As far as commentaries go, Shakira Hussein from the National Centre for Excellence in Islamic Studies at the University of Melbourne made a fair point in her interview with Radio Australia.
BAHFEN: And most people outside of India and Thailand have reacted a little bit incredulously to the notion of skin whitening being expanded to a particular part of the female anatomy, and that is intimate skin washes. What was your reaction?
HUSSEIN: Well I was also incredulous and really taking the skin lightening obsession to a truly bizarre link. On the other hand, I don’t find it any less bizarre, but of course the tanning aspirations in the West, seeking to extend your tan to any part of your body that’s going to ever be visible for anybody, that does seem to be a market for that so I suppose it’s logical that the skin lightening market have a similar level of thoroughness.
White people want to look tanned to signify beauty, status and prestige, distinguishing themselves from the rest in their pale-skinned society, while the brown-skinned people want to look ‘white’ to achieve the same things: prestige, status, beauty and desirability. What is more ridiculous? Whitened vagina and armpits on a bleached body of a previously brown-skinned person? Or a tanned vagina and armpits on a tanned body of a previously pale person?
Where will this skin whitening craze end?
From where I stand it certainly looks set to go quite a distance before finding its final destination. “The male market is yet to be fully tapped,” Louis-Sebastien Ohl of Publicis Thailand told The Guardian. Who knows, the male equivalent of whitening feminine wash may hit the market soon. Perhaps balls whitening wash, gel or cream, with anti-wrinkle properties?
As for the ladies, once nothing more in the ultimate feminine parts can be made any whiter, the next step could be “glow-in-the-dark.”* No more fumbling for that flashlight in a dark night when the lights are out.
I am no futurist, but in about 10 years we could be talking about “natural light-emitting, self-navigation chips-embedded” masculine and “eco-friendly, feminine bright” products that are powered by the sun.

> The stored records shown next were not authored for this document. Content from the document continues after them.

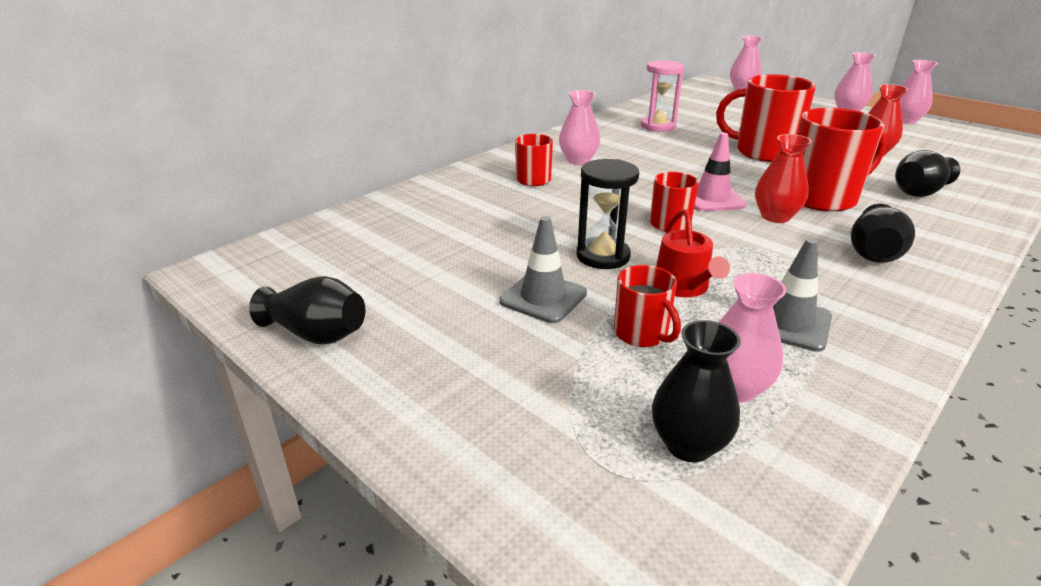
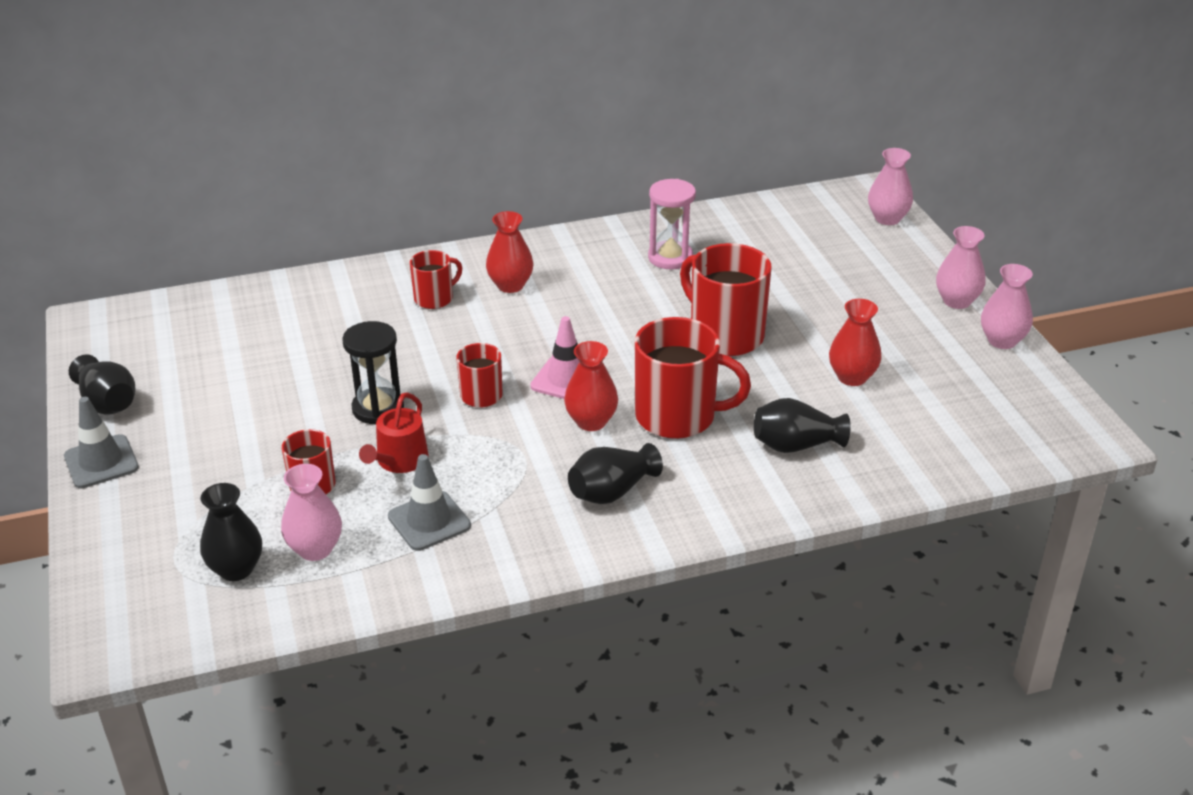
camera: 30 degrees right, 5 degrees up
grey traffic cone [499,216,587,323] -> grey traffic cone moved to [64,397,139,488]
pink vase [559,90,600,165] -> red vase [486,211,534,293]

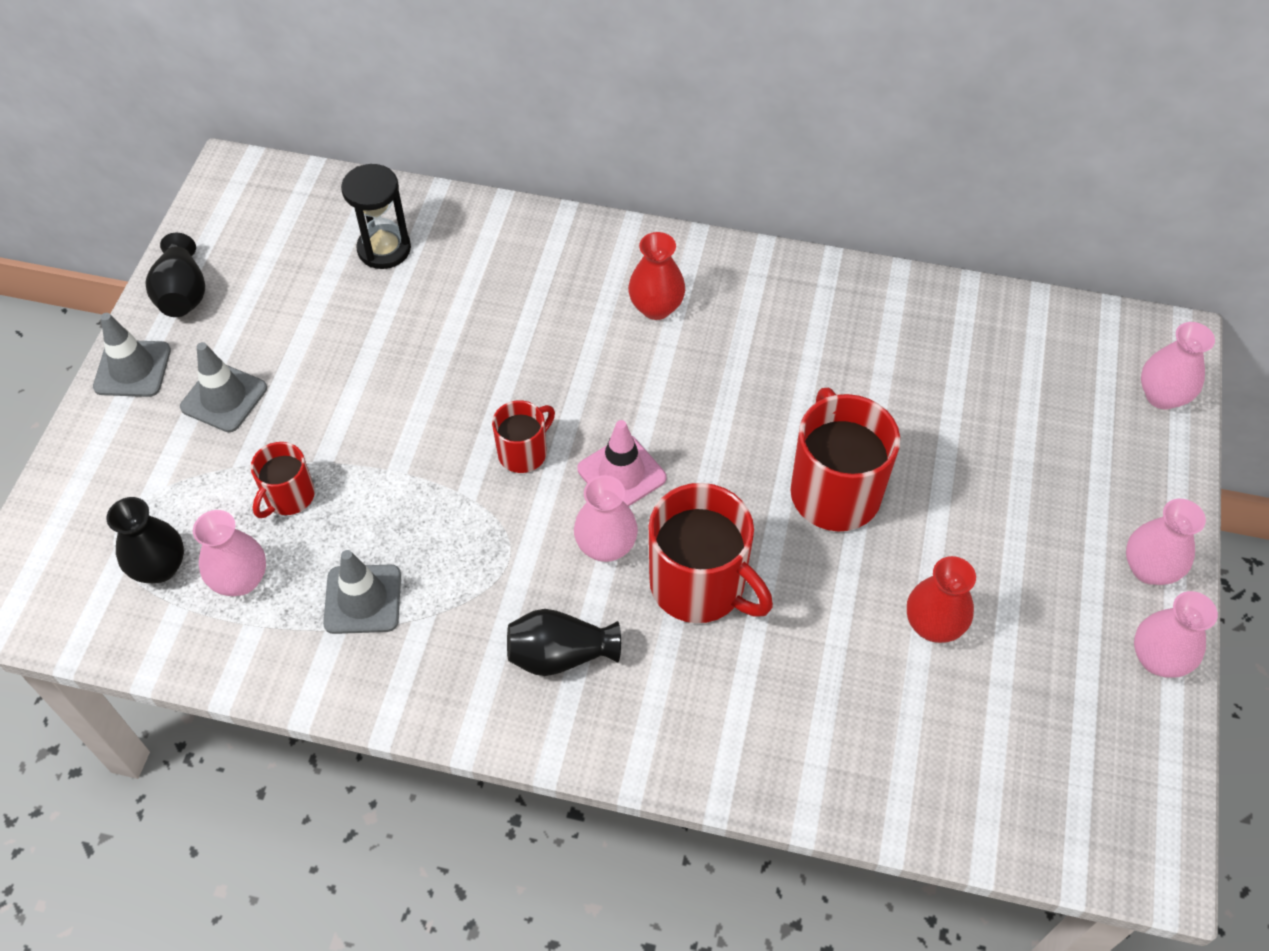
camera: 30 degrees right, 20 degrees up
black hourglass [342,321,404,425] -> black hourglass moved to [341,164,411,269]
red watering can [359,392,429,473] -> none
red mug [410,250,462,309] -> none
red vase [564,341,618,431] -> pink vase [574,475,638,562]
pink hourglass [648,179,696,270] -> none
black vase [754,398,851,453] -> none
none -> grey traffic cone [180,342,267,432]

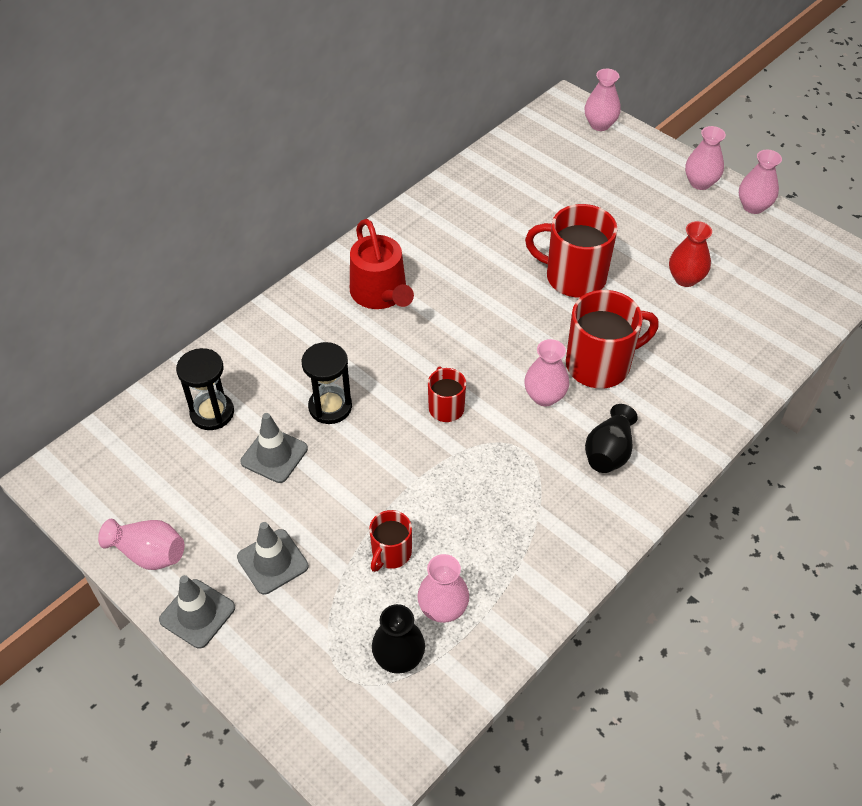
camera: 60 degrees left, 5 degrees down
black vase [145,233,205,317] -> pink vase [98,519,185,570]
red mug [251,442,315,518] -> red mug turned 60 degrees clockwise [369,510,412,572]
grey traffic cone [323,550,401,634] -> grey traffic cone moved to [240,413,308,483]
pink traffic cone [577,420,666,507] -> none
red vase [628,232,685,320] -> red watering can [350,219,414,309]
none -> black hourglass [302,342,352,424]

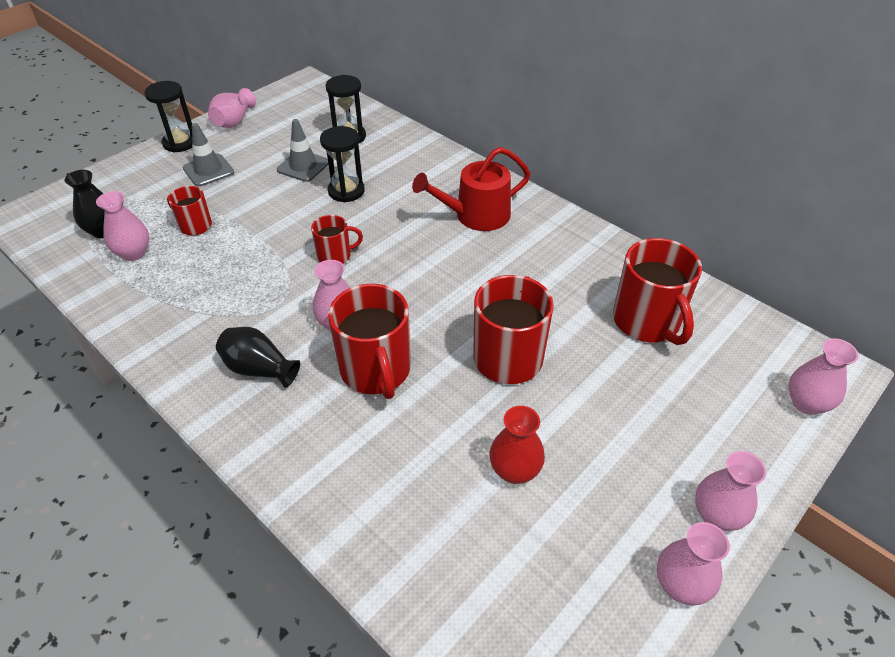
camera: 90 degrees right, 5 degrees down
grey traffic cone [159,575,235,649] -> black hourglass [145,81,192,152]
none -> red mug [613,238,702,345]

Or maybe not, if ‘white’ skin is still in fashion. They could be powered by dark energy then. Like I said, I’m no futurist and I flunked Physics.
NOTE: *It was previously stated incorrectly that Ngaw Pah Sagai were the same as the Morgan (better known as the ‘sea gypsies’, an Austronesian ethnic group living along the Andaman coast and islands in the South of Thailand.) The Sagai people–known among Thais as “Ngaw Pah”, are, or used to be, forest dwellers (see some information about Sagai people here and here). Edited 31 October 2013.